Accidental loss is inevitable, but much of the Antarctic experience is gained by Rush’s lyrical prose where a “frigid funnel of air thrums around the ship,” “a ghostly gray berg drags at the horizon,” and an emperor penguin’s white underbelly “flashes teal through the Southern Ocean’s stained glass . . . the flame on its long neck a stamp of light.” 

Her observations of snow become “Light flecks of pearl” that “swirl and drift, hovering against the sea’s rich velvet, each tumble full of sudden twists and strange moments of suspension.” Prose poetry also enhances the dramatic structure of the book in the form of “settings” that open each part, like this lyrical curtain rise to the final act.

“Somewhere it is Sunday. Dawn breaks lambent, brilliant. For once, the dome of the atmosphere is distinguishable from ice and sea. Saffron first light fades to lapis lazuli. Grease ice pulls across the water like contrails in a clear sky, each stripe slowing the speed of waves, holding the surface still.”

Amid the science and poetry, the book’s underlying theme of motherhood comes to the fore when Lindsey, a marine project coordinator, experiences excruciating abdominal pain that leads to an emergency medical evacuation. Rush interviews a happily pregnant Lindsey six months later and learns that the pain was caused by benign cysts that could have easily been detected if only the ship’s sick bay had been equipped with an ultrasound. With all its state-of-the-art electronics able to probe the depths of the sea, no one was able to see what was going on in this woman’s body.
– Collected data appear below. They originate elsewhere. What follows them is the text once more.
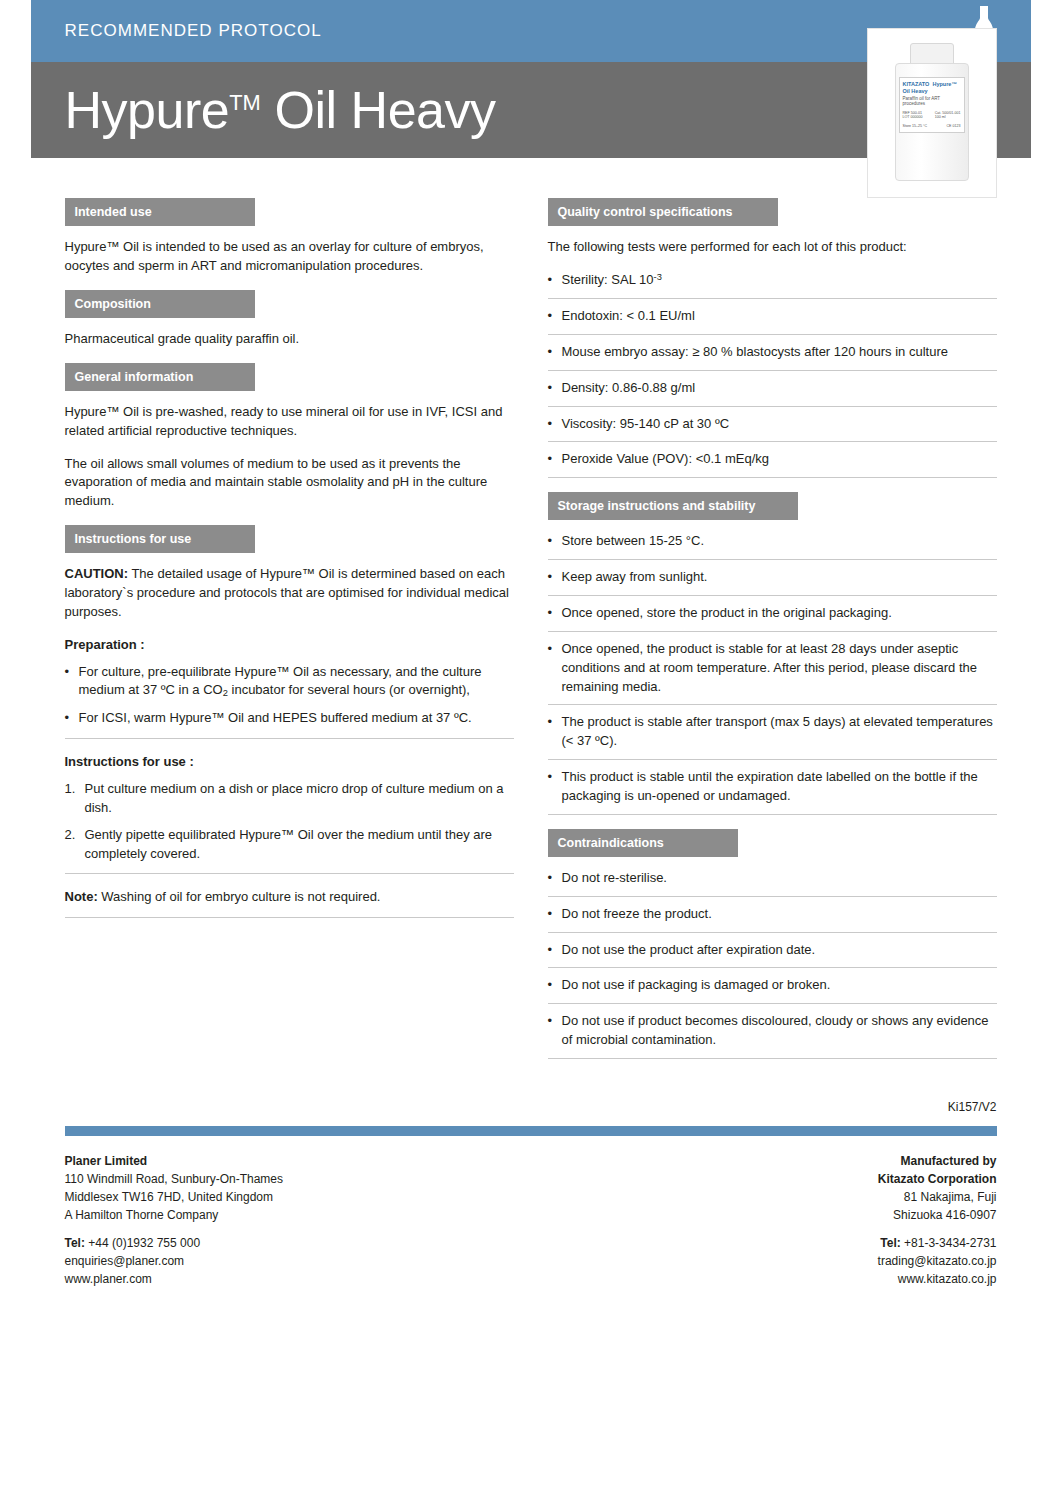Recommended Protocol
HypureTM Oil Heavy
KITAZATO Hypure™ Oil Heavy
Paraffin oil for ART procedures
REF 500-01
LOT 000000 Cat. 500/01-001
100 ml
Store 15–25 °C CE 0123
Intended use
Hypure™ Oil is intended to be used as an overlay for culture of embryos, oocytes and sperm in ART and micromanipulation procedures.
Composition
Pharmaceutical grade quality paraffin oil.
General information
Hypure™ Oil is pre-washed, ready to use mineral oil for use in IVF, ICSI and related artificial reproductive techniques.
The oil allows small volumes of medium to be used as it prevents the evaporation of media and maintain stable osmolality and pH in the culture medium.
Instructions for use
CAUTION: The detailed usage of Hypure™ Oil is determined based on each laboratory`s procedure and protocols that are optimised for individual medical purposes.
Preparation :
For culture, pre-equilibrate Hypure™ Oil as necessary, and the culture medium at 37 ºC in a CO2 incubator for several hours (or overnight),
For ICSI, warm Hypure™ Oil and HEPES buffered medium at 37 ºC.
Instructions for use :
Put culture medium on a dish or place micro drop of culture medium on a dish.
Gently pipette equilibrated Hypure™ Oil over the medium until they are completely covered.
Note: Washing of oil for embryo culture is not required.
Quality control specifications
The following tests were performed for each lot of this product:
Sterility: SAL 10-3
Endotoxin: < 0.1 EU/ml
Mouse embryo assay: ≥ 80 % blastocysts after 120 hours in culture
Density: 0.86-0.88 g/ml
Viscosity: 95-140 cP at 30 ºC
Peroxide Value (POV): <0.1 mEq/kg
Storage instructions and stability
Store between 15-25 °C.
Keep away from sunlight.
Once opened, store the product in the original packaging.
Once opened, the product is stable for at least 28 days under aseptic conditions and at room temperature. After this period, please discard the remaining media.
The product is stable after transport (max 5 days) at elevated temperatures (< 37 ºC).
This product is stable until the expiration date labelled on the bottle if the packaging is un-opened or undamaged.
Contraindications
Do not re-sterilise.
Do not freeze the product.
Do not use the product after expiration date.
Do not use if packaging is damaged or broken.
Do not use if product becomes discoloured, cloudy or shows any evidence of microbial contamination.
Ki157/V2
Planer Limited
110 Windmill Road, Sunbury-On-Thames
Middlesex TW16 7HD, United Kingdom
A Hamilton Thorne Company
Tel: +44 (0)1932 755 000
enquiries@planer.com
www.planer.com
Manufactured by
Kitazato Corporation
81 Nakajima, Fuji
Shizuoka 416-0907
Tel: +81-3-3434-2731
trading@kitazato.co.jp
www.kitazato.co.jp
The Quickening highlights the aspirations and achievements of several women aboard the ship, most notably Anna Wåhlin, a Swedish oceanographer who on this mission becomes the first ever to direct a submersible under the Thwaites ice shelf to gather crucial data. Anna tells the author about her career: “Oceanography is very male-dominated, and in the polar regions it’s worse. But that is changing. Just our being here helps young women imagine a future in polar science.”

Flashing forward from her time in Antarctica, Rush takes us on the journey of her own pregnancy and the birth of her son in Rhode Island. In many ways, her decision is an act of faith that children can grow and flourish on this threatened planet. “Maybe Antarctica will teach me how to become a mother,” she jotted into her journal early in the voyage. Maybe Antarctica could teach us all not to surrender to despair, to keep investing in a world of and beyond ourselves.